What are you implying? That the church should extend callings to individuals who are openly practicing their gay lifestyle? I don’t get it… how would that work? Wouldn’t God have to approve it himself? The principles of chastity apply to all people I suppose so even a heterosexual who is living a promiscuous life cannot hold a calling in the church and you know that you have to be living in accordance with those laws and principles to be able to enter the temple. I don’t get what you are saying? No matter how much we LOVE them… .it won’t change the fact that they would not be able to hold a calling, nor go to the temple… nor get married etc. So what does ‘love’ have to do with it?
I am all for loving each other - all mankind needs to show more love towards itself but God will have to be the one to change the churches position on gay membership in the church.
There are many things I don’t understand about God. Why He allows a spirit to be born in the wrong body, why do children get raped, why do good people suffer unimaginable things etc. etc. I don’t believe that all gay people have a choice in the matter of how they feel or who they feel attracted to. I think it is grossly unfair. But I don’t ever suppose to question God about how he runs His church. If there is ever a ‘revelation’ to do with homosexuals I don’t think it will ever be to let them into the church as full fledged members but if it is then it is God’s perogative… not mine or yours or anyone elses.
so, we agree on love and I practice what I preach. I guess that’s why my daughter respects my opinion so much. She sees I am not a hypocrite. I just try to live the gospel according to the best of my understanding.
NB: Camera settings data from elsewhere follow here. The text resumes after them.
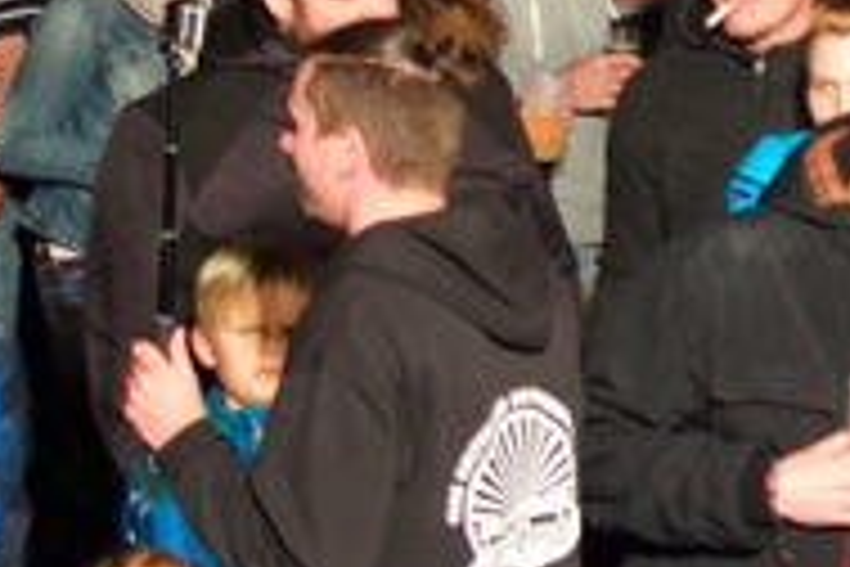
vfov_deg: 5.1
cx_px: 1588
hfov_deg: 7.5
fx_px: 6280
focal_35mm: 266
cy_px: -106
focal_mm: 49
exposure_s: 1/200
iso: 3200
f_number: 4.5
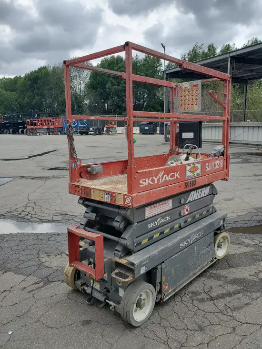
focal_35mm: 26
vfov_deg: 67.3
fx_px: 262
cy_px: 174
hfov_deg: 53.1
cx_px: 131
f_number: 2.4
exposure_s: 1/783
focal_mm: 4.3
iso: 50
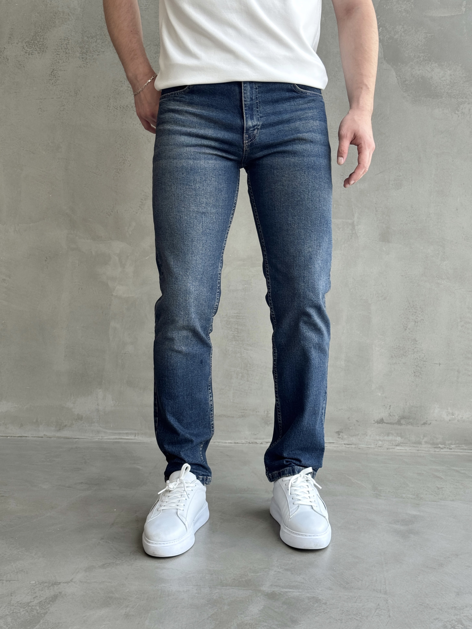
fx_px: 873
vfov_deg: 39.7
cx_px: 236
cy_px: 314
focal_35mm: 48
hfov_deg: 30.3
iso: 64
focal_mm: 6.76
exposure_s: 1/229
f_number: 1.78
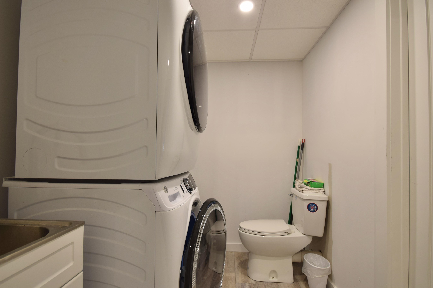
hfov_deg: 93.3
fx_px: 204
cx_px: 218
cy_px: 152
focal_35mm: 17
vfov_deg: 70.4
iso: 200
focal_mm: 10
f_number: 6.3
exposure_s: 1/10
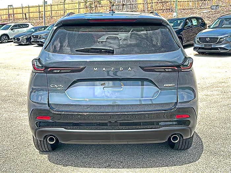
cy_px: 86
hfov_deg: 49.0
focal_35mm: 38
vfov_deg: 37.7
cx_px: 116
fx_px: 254
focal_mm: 6.86
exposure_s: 1/4219
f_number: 1.78
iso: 80
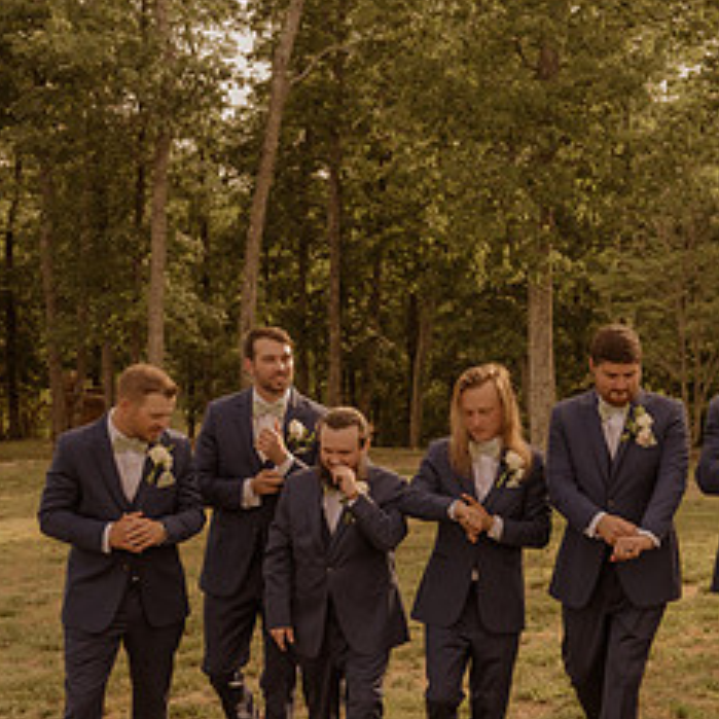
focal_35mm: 74
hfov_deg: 22.8
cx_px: 646
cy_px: 478
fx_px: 1739
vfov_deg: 23.3
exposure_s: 1/2000
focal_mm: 33
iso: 500
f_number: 2.8
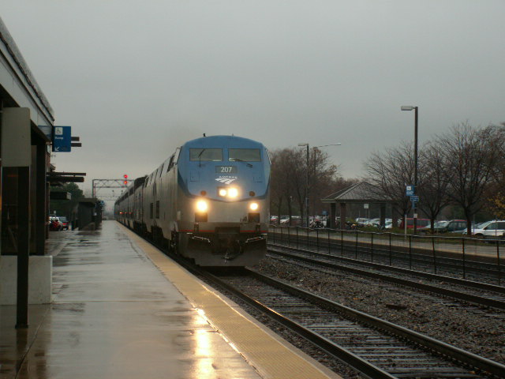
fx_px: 1196
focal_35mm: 82
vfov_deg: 18.0
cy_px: 190
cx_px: 252
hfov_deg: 23.8
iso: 64
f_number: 3.5
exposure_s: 1/80
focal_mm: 13.62
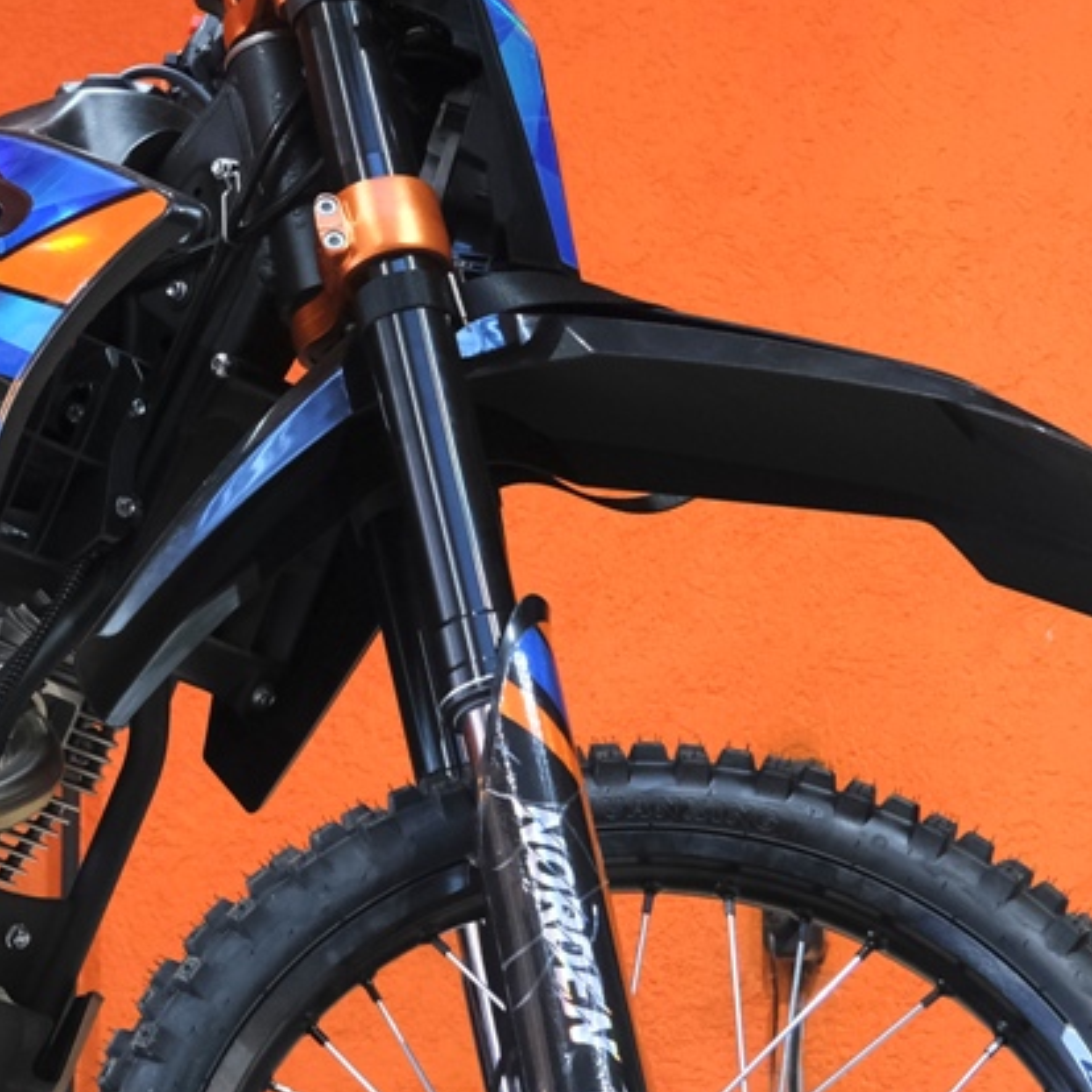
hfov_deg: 10.8
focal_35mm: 161
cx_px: -3
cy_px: 426
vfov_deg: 10.9
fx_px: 5746
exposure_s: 1/100
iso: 1600
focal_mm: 32.5
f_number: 4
As I understand the Youngs are pro gay marriage.

Thanks for sharing the story! Too many of us don’t practice what we preach. Showing compassion and support and understanding of what a youth is dealing with is a far cry from advocating sin. Good for Steve Young and others who can be there for youth trying to navigate their way in life.

Youth? How about adults! Did you eat that drivel from the actresses at the marches last week. The vagina outfits! Disgusting! This is what happens when we try to appease sin.

I’m just supporting the Church’s position on the issue. You are entitled to your opinion.